Russell Crowe’s directorial debut “The Water Diviner” opened in Australian and New Zealand cinemas on December 26 amid heated reactions by the Greek-Australians due to significant omissions and historical inaccuracies.
The historical fictional drama, directed by the famous Hollywood actor and written by Andrew Anastasios and Andrew Knight, tells the story of a father traveling to pre-republican Turkey to find his three missing boys after the Battle Of Gallipoli, in the First World War.

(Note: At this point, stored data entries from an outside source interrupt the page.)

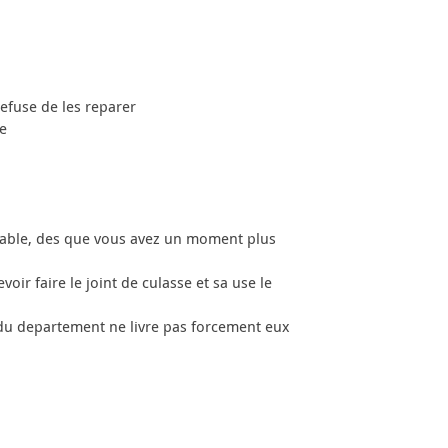
refuse de les reparer
ue
parable, des que vous avez un moment plus
oir faire le joint de culasse et sa use le
 du departement ne livre pas forcement eux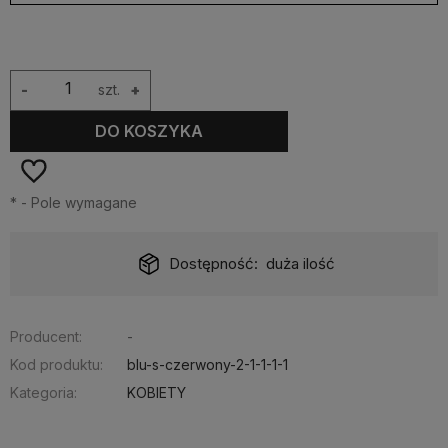
-
szt.
+
DO KOSZYKA
*
- Pole wymagane
Dostępność:
duża ilość
Producent:
-
Kod produktu:
blu-s-czerwony-2-1-1-1-1
Kategoria:
KOBIETY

However, Dr. Panagiotis Diamantis, a history professor in the University of Sydney, argues that, in its drive to create an anti-war message, the film ends up as “fantastic propaganda”, where victims become perpetrators and perpetrators become victims.
In an article in the Neos Kosmos newspaper, Prof. Diamantis notes that the film and its accompanying novel present the autochthonous ethnic Greeks of Anatolia (Asia Minor) as ‘Satan’s army’, as barbarous invaders.
“In The Water Diviner, Anastasios omits that Greeks (Hellenes), Armenians and (Christian) Assyrians are indigenous peoples of Anatolia, it omits that Armenians lived in the region where most of the action in the film and novel takes place; it depicts the autochthonous Hellenes of Anatolia so disparagingly that even the Turkish newspaper Zaman decries it, and much more,” the Greek-Australian professor says.
He also emphasized that “The Water Diviner paints autochthonous Anatolian Greeks as barbaric invaders, at one point being labelled ‘Satan’s army’ by one character.”
However, many surviving Anzac prisoners recorded how ethnic Greeks help them survive their ordeal at the hands of the Ottoman military (a Central Powers ally) – and in some cases, aided their escape, the article underlines.